The manufacturing headline index rose from 47.7 to 49.6, more than 2 points above expectations of 47.3. Output is back above the 50 level and new orders rose by three points (helped by stronger export orders). Employment is contracting at a much slower pace too. The construction survey total activity index rose from 52.3 to 53.2, above expectations of 51.5. This was all due to civil engineering activity which is now growing again; housing and commercial activity continued to grow but at a weaker pace. Growth in new orders was similar in December to November. The headline business activity index of the services survey rose from 52.1 to 54.0, compared with the consensus view of 51.5. The new business index was up by nearly two points and employment moved back into expansion territory. Business expectations were weaker however, falling to their joint lowest since early 2009.
However, we continue to be bearish on UK prospects in 2012 given from the fallout of euro crisis, whether the PMIs can remain at these levels given the outlook for the euro area (a three quarter length recession) and with the service sector expectations balance weakening is questionable.
ECB Preview
Following the EUR 489bn three-year LTRO, the ECB balance sheet has increased sharply.
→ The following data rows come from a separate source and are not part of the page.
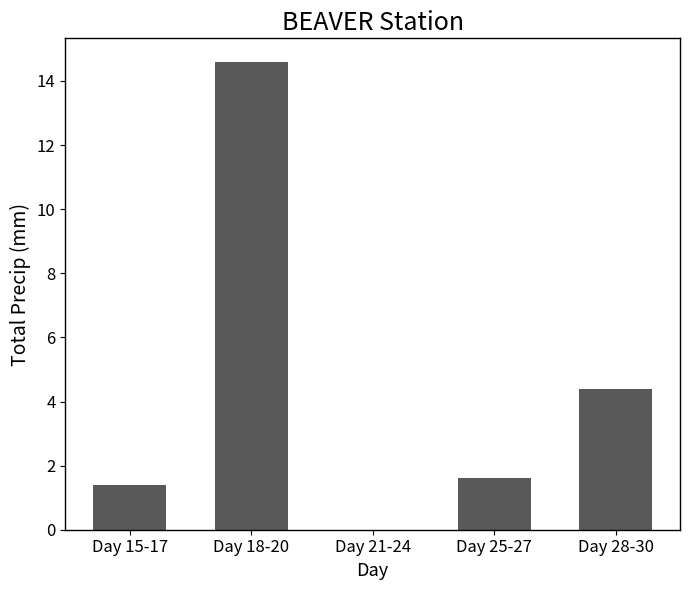

What is the sum of the values at Day 18-20 and Day 15-17?

16.0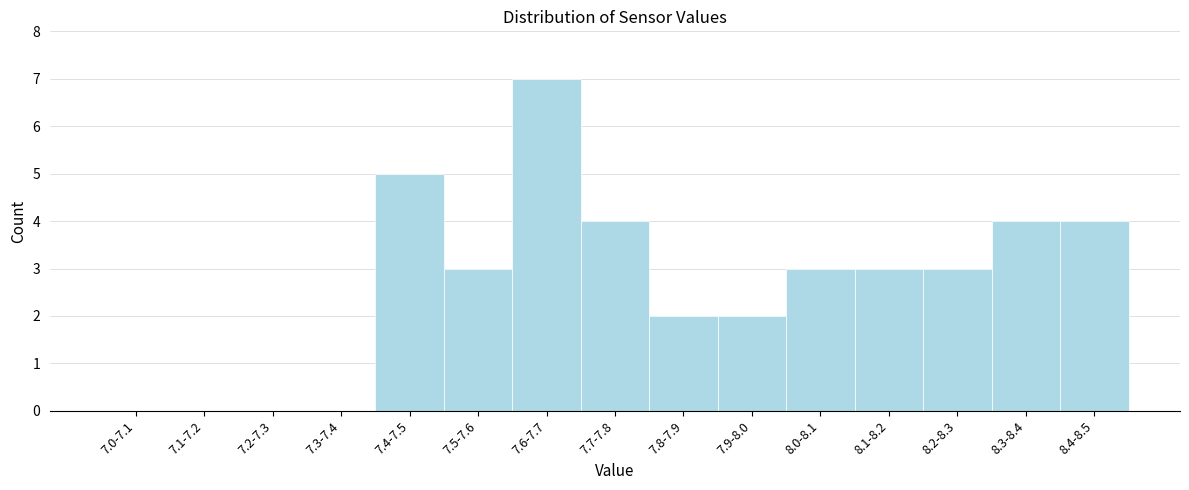

Reading left to right, what are all the values shown in this chart?

7.0-7.1=0	7.1-7.2=0	7.2-7.3=0	7.3-7.4=0	7.4-7.5=5	7.5-7.6=3	7.6-7.7=7	7.7-7.8=4	7.8-7.9=2	7.9-8.0=2	8.0-8.1=3	8.1-8.2=3	8.2-8.3=3	8.3-8.4=4	8.4-8.5=4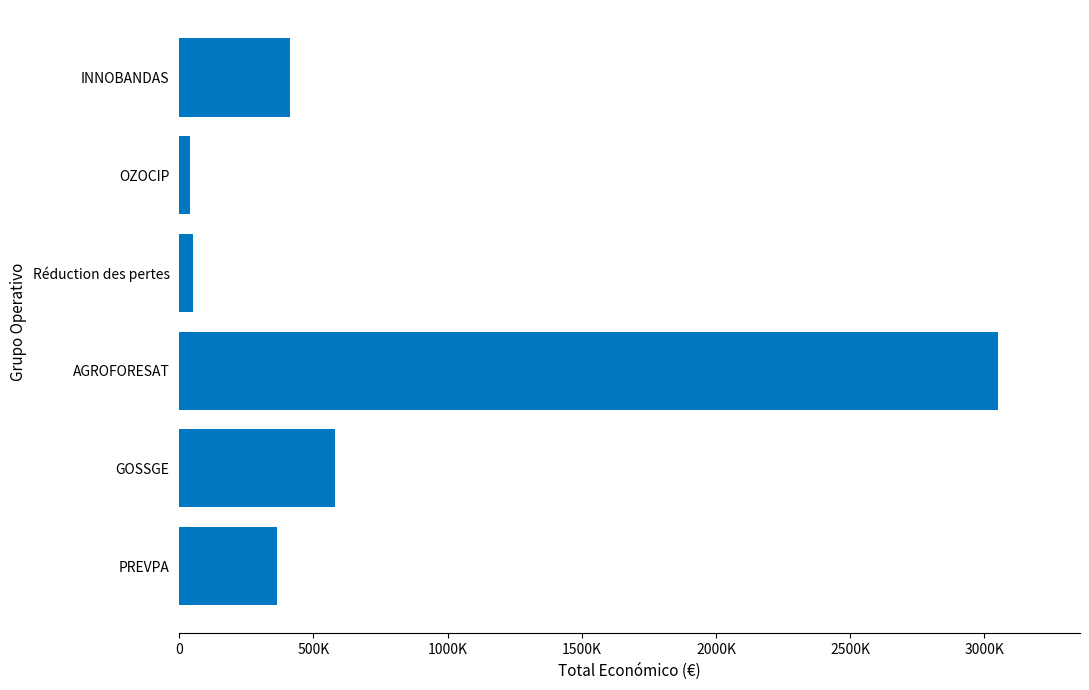

Are the bars horizontal?

Yes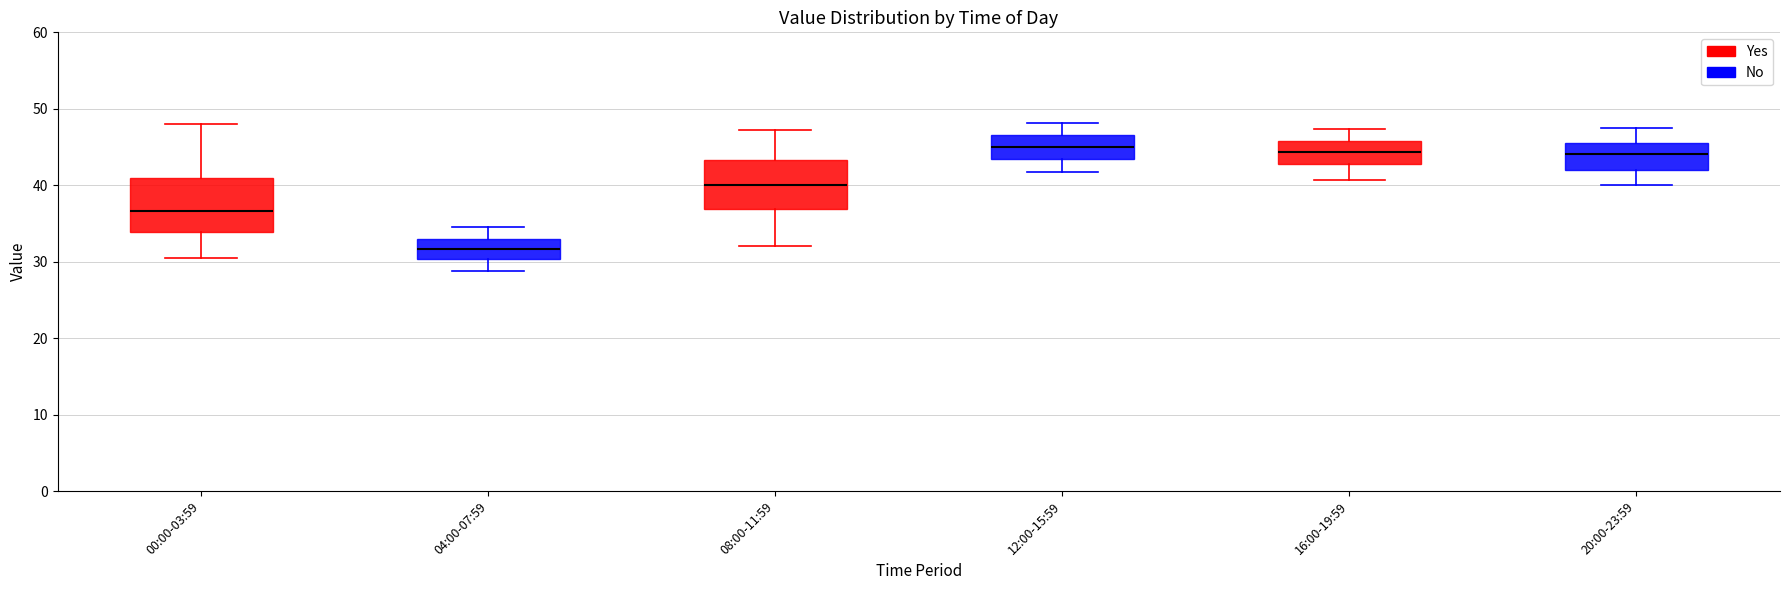

Where is the lower edge of the box for 00:00-03:59 on the y-axis? The values are not printed on the chart, so give them approximately, as read against the axis.

34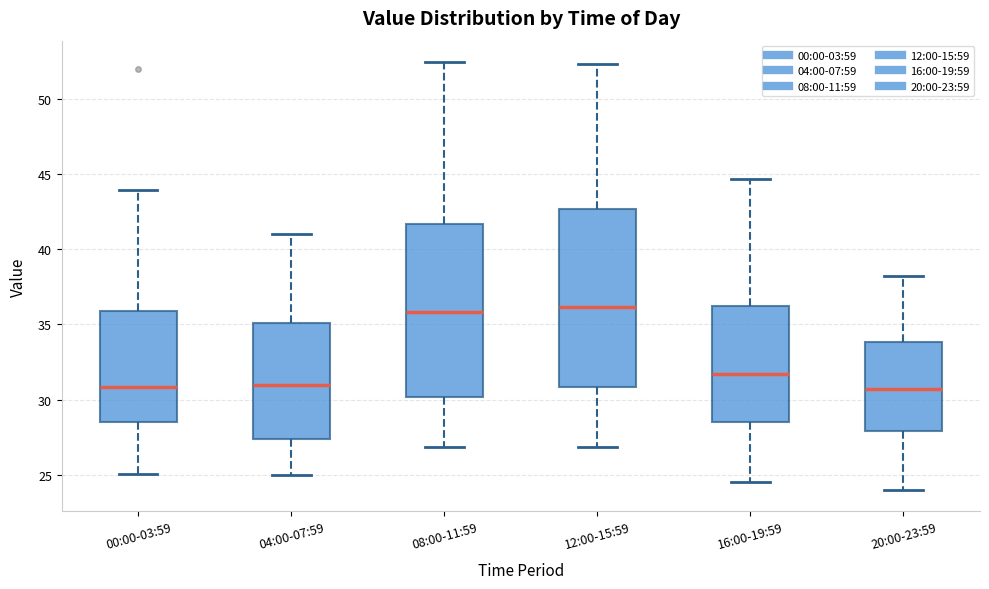

Reading left to right, transcribe this box plot: for each box, give where its median line is, the range the box spans, and where its two whiskers end, as read against the y-axis. The values are not printed on the chart, so give them approximately, as read against the axis.

00:00-03:59: median 31.0, box 28.5 to 36.0, whiskers 25.0 to 44.0
04:00-07:59: median 31.0, box 27.5 to 35.0, whiskers 25.0 to 41.0
08:00-11:59: median 36.0, box 30.0 to 41.5, whiskers 27.0 to 52.5
12:00-15:59: median 36.0, box 31.0 to 42.5, whiskers 27.0 to 52.5
16:00-19:59: median 31.5, box 28.5 to 36.0, whiskers 24.5 to 44.5
20:00-23:59: median 30.5, box 28.0 to 34.0, whiskers 24.0 to 38.0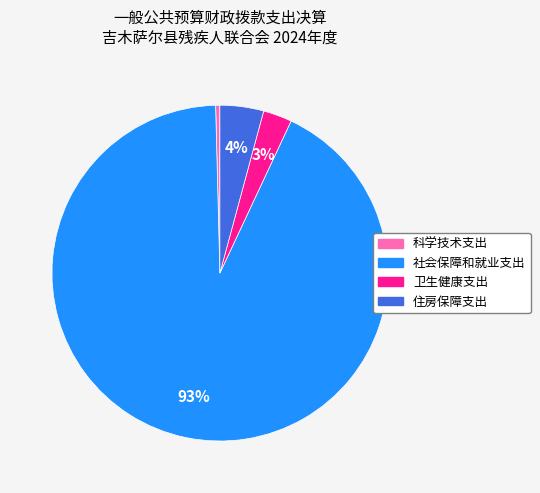

To the nearest percent, what portion does 住房保障支出 represent?

4%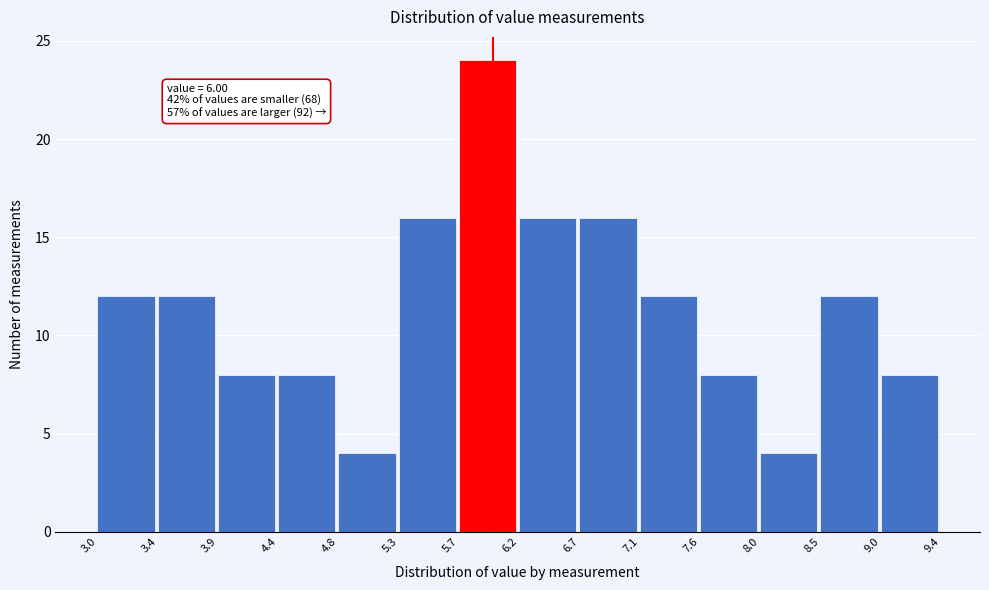

Over which range of the x-axis is the bar tallest?

5.7 to 6.2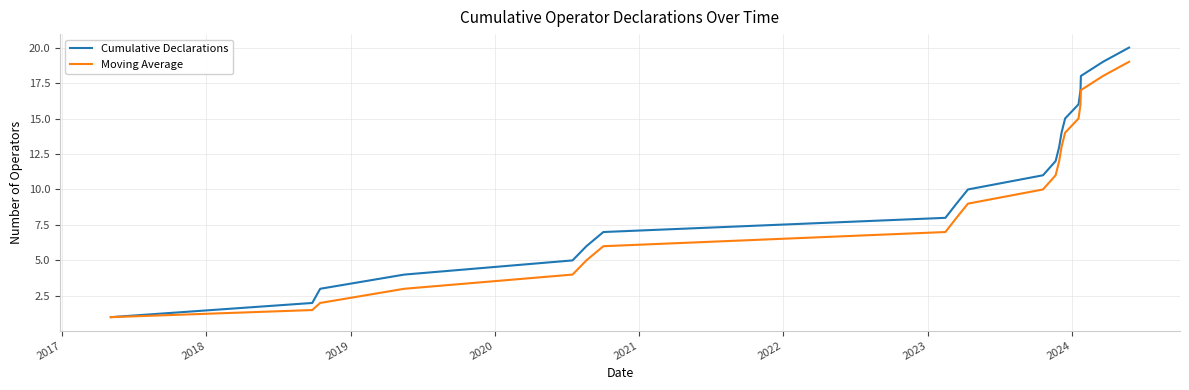

Which series has the largest total across all categories?

Cumulative Declarations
But nonetheless we note that less than half of the EUR 489bn represents an increase in the amount of bank funding. In fact the net increase is obtained by deducting the already existing ECB funding for the banks that was rolled into the new threeyear LTRO and hence the net increase was EUR 191 bn.
ECB is now looking at proactive measures to counter the latest rise in Italian and Spainish yields. The sharp slowdown in SMP purchase since August 2010 led to the exponential rise in EU yields. We believe that ECB may continue its SMP purchases to calm the markets but will constantly be under pressure by the council to be selective about the purchase.
The ECB purchases via the SMP slowed in December from an average of EUR 8bn since August to just above EUR 1bn. Following his Bundesbank-esque press conference, we do not see Draghi removing the uncertainty about the ECB’s use of the SMP on 12 January.
EU unemployment: Selective worsening?
The divergence is in differential EU growth is seen in unemployment rates. Siince mid-2007, the unemployment rate has fallen by about 2 percentage points in Germany and increase on average by 7.3 percentage points in the five peripherals (from the 1.5pp increase in Italy to the 11.8pp increase in Spain).
Given differential EU economic health, we expect ECB SMP purchases to be the best way forward till the time EU can achieve fiscal union.
Finally we close this analysis with the technical picture across the forex world.
AUD/USD: Strong topping process
USD/CAD: Matching AUD/USD
USD/CHF: Weakening CHF gives buttress to the Dollar index
SP500: False break?
The bond market data is equally unambiguous about its expectation for 2012.
The story for the German Bunds are same as they consolidate at all time high levels aided by poor EU bond sales as investors seek the safety of the German bonds while at the same time questioning the growth prospects for the world economy.
Conclusion:
1. The economic data from UK and US has been heartening and better than expected exp on the employment front but we are yet to see significant improvement to suggest if there is any actual fundamental improvements. On the contrary, 24 months after the recession hit US and UK, we only see modestly better data than when we first started.
2. FX markets analysis seem to suggest that there is a lot more downside for all RISK trades in 2012 including SP500 and Oil.
3. Bond markets are consolidating at all time highs suggesting an impending crack in risk trades in H1 2012.